Exercise: What lines in the records below hold the string "inflation"? Please show them.

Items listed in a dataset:
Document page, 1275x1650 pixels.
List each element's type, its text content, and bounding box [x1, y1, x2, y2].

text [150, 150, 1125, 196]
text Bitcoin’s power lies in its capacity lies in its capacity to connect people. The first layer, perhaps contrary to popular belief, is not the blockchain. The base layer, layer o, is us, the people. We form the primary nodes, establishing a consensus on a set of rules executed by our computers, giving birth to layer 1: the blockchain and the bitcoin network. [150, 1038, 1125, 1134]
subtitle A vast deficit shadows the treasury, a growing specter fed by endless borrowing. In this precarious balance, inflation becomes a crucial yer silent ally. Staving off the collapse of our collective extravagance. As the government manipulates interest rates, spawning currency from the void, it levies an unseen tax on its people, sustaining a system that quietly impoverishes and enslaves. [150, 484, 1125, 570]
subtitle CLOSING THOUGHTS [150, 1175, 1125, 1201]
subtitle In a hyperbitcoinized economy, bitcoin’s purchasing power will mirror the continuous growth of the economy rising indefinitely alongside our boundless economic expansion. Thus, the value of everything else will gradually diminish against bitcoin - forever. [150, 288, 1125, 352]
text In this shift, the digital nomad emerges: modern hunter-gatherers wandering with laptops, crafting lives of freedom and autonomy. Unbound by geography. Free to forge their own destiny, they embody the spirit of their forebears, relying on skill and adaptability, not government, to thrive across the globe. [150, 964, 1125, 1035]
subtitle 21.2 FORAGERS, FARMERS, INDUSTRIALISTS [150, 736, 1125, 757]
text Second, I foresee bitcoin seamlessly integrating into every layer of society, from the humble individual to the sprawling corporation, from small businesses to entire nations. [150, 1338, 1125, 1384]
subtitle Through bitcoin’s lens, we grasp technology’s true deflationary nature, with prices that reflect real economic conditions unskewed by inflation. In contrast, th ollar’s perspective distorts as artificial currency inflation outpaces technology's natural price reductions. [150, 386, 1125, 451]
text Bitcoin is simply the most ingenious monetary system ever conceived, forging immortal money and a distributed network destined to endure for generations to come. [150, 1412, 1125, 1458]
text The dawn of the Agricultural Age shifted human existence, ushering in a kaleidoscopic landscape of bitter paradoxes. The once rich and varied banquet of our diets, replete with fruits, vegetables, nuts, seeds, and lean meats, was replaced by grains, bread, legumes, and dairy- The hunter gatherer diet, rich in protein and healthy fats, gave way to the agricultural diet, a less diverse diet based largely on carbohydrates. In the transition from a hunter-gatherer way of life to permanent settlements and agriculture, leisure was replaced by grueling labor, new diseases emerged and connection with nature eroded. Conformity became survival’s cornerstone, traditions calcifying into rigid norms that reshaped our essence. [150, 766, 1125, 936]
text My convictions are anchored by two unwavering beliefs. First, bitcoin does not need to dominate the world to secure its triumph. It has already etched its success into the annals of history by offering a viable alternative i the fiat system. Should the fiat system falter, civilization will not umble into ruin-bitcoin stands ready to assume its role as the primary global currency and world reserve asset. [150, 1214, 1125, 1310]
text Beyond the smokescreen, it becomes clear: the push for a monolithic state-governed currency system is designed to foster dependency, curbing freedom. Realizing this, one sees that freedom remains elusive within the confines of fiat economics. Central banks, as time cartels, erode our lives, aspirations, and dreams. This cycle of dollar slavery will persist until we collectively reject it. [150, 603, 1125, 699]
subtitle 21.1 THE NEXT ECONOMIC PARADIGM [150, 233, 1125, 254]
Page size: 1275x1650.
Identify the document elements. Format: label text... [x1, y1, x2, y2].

Exercise result:
subtitle A vast deficit shadows the treasury, a growing specter fed by endless borrowing. In this precarious balance, inflation becomes a crucial yer silent ally. Staving off the collapse of our collective extravagance. As the government manipulates interest rates, spawning currency from the void, it levies an unseen tax on its people, sustaining a system that quietly impoverishes and enslaves. [150, 484, 1125, 570]
subtitle Through bitcoin’s lens, we grasp technology’s true deflationary nature, with prices that reflect real economic conditions unskewed by inflation. In contrast, th ollar’s perspective distorts as artificial currency inflation outpaces technology's natural price reductions. [150, 386, 1125, 451]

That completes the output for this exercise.